Here's a nice profile of Paul Wolfowitz who is now running the World Bank.
"I just heard today from Ann Clwyd," a British Labour politician recently in Iraq, he says, and she "was telling me about the work of the Free Prisoners Association, which documents the death certificates of people executed . . . and she said it's over 300,000. I mean, if you think it's bad now--the silence of the world in the face of what was going on before is just stunning."

A skeptic--never mind a Bank cynic--might point out that in Africa Mr. Wolfowitz has a challenge every bit as difficult as Iraq. Leon Louw, the South African economist, says that in the past 30 years the world has poured $450 billion of aid into Africa, but that average per capita income is lower than it was in the late 1960s. According to the World Bank's data, 39% of sub-Saharan Africa's private wealth was somewhere other than Africa in 1990--compared to 3% for South Asia, and only 10% even for Latin America.

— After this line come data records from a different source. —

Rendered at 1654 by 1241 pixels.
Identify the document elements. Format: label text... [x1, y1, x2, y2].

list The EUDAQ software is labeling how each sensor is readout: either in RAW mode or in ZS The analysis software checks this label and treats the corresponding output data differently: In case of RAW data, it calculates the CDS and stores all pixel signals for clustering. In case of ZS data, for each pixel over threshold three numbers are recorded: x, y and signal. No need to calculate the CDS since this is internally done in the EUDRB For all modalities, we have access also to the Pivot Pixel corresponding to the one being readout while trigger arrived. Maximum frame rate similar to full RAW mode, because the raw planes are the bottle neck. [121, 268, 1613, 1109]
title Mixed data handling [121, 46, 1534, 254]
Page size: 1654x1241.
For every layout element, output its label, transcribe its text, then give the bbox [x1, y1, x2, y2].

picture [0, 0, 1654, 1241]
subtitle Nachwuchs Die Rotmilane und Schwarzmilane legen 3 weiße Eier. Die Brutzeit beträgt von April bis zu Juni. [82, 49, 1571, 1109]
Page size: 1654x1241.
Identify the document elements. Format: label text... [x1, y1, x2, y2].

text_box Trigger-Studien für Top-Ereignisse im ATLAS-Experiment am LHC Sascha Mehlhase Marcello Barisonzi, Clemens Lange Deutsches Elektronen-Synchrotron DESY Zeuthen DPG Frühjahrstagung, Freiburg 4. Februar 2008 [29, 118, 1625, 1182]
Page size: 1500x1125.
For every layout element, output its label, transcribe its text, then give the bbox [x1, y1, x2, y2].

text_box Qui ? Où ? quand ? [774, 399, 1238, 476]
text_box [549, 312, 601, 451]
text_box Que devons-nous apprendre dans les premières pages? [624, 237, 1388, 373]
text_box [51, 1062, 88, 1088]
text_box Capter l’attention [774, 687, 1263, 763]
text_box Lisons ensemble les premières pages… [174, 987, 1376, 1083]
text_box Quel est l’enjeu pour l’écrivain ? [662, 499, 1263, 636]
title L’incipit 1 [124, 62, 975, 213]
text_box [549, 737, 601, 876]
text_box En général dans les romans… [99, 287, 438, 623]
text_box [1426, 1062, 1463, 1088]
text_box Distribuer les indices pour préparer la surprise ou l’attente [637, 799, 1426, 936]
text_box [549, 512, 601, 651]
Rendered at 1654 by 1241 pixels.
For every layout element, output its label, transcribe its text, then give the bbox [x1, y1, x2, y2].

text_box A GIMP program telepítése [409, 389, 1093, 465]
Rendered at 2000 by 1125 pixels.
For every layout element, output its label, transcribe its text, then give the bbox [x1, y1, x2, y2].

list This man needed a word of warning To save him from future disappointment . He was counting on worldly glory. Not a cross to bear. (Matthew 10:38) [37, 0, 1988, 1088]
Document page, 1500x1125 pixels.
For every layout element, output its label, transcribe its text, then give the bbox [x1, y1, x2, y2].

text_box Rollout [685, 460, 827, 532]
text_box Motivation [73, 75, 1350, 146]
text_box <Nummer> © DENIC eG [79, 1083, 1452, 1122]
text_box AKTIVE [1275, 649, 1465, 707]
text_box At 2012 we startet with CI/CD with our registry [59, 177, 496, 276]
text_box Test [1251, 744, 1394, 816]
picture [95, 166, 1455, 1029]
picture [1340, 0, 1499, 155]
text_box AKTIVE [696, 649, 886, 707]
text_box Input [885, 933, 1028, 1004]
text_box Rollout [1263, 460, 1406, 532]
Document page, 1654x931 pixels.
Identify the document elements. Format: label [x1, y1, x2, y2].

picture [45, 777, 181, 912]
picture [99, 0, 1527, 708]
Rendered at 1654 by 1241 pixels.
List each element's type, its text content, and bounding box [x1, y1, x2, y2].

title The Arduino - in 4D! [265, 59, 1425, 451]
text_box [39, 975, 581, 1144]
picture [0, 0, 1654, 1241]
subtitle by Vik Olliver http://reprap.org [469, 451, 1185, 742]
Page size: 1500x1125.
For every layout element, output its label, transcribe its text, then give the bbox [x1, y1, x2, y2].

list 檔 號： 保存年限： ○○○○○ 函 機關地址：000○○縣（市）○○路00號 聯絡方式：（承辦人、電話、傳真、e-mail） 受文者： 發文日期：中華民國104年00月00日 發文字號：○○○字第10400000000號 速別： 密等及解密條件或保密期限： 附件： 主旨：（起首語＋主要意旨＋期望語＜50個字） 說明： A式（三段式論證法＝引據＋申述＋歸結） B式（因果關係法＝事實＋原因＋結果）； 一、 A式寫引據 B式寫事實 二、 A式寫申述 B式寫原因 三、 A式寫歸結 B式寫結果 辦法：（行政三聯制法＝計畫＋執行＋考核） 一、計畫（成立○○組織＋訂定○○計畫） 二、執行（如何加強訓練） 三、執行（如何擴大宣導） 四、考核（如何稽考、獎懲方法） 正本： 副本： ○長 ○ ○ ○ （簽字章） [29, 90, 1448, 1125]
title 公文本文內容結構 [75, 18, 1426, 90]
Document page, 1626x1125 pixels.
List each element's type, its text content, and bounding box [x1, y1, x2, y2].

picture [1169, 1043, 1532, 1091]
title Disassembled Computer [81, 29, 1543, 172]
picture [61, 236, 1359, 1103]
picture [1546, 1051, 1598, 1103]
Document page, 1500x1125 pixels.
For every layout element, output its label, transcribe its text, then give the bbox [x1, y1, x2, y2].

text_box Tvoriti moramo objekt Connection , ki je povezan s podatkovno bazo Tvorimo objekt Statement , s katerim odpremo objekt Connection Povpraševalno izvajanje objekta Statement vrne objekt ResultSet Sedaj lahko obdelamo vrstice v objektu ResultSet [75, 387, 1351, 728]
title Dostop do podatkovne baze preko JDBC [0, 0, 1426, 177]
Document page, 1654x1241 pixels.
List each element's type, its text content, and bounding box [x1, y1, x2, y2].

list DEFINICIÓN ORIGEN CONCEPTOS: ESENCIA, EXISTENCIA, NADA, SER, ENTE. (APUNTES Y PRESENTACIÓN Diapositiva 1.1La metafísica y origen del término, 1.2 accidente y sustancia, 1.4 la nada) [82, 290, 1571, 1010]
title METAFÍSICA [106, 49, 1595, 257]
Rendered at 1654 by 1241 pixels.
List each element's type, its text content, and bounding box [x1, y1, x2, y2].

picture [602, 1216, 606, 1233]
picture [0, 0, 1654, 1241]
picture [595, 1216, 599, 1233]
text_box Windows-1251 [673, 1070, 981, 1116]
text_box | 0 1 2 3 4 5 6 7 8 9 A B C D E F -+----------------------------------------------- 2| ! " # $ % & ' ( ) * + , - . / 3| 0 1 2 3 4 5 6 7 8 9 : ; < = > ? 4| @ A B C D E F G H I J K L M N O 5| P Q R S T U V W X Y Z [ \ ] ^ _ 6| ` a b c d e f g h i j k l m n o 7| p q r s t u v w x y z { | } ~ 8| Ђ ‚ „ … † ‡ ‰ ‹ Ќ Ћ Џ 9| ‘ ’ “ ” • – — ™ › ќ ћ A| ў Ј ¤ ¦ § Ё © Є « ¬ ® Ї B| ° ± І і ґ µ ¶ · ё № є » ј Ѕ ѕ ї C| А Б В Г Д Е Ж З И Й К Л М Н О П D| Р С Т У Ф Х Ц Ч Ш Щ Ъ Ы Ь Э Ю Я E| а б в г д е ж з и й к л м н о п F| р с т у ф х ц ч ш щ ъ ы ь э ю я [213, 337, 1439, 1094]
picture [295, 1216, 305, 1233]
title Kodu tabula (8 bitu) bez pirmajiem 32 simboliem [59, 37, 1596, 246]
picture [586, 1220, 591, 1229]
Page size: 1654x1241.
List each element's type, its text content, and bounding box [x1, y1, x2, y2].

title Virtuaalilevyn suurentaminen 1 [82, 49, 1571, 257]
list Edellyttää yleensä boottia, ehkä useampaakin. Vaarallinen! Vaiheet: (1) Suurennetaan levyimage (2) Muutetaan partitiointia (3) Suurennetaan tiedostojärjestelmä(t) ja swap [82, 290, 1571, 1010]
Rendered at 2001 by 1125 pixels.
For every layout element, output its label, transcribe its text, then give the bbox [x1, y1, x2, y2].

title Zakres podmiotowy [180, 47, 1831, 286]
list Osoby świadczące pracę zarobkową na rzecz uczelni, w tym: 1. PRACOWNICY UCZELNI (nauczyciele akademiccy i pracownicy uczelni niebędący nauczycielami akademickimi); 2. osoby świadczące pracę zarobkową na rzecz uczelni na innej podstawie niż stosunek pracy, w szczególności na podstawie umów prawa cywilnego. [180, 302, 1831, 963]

Why invest in Africa if Africans won't? "It's a very fair question, and I think part of the answer is to deal with the kinds of regulations and taxes that I've been talking about," Mr. Wolfowitz says. "I'm absolutely sure that part of the answer is dealing with the corruption factor."

His favorite new source book is the World Bank's "Doing Business" report, an annual guide to the obstacles that countries impose on their own entrepreneurs. The 2006 version is just out, and for the first time Mr. Wolfowitz had it rank countries, from 1 to 155, on the "ease of doing business." New Zealand ranked first, and the U.S. third (after Singapore), but African nations held down 25 of the last 30 places.

Take Burkina Faso, a landlocked West African country that came in at . . . 154. "If you were in a food supply business," Mr. Wolfowitz says, "registering a business would require minimum capital equal to nearly five times annual income. Fees alone cost 1 1/2 times income per capita . . . to register your land, you have to pay fees, 16% of the value of the land. So the result is in a country of 12 million people, only 50,000 are in the formal" economy.

So why is he optimistic? Burkina has grown for the last decade, he says, and the country has political cohesion. "I had a great meeting with the president of Burkina" on a recent trip, and "I shouldn't say this, but I want to find a way to communicate these results to him and say, do something about it, your country will grow even more."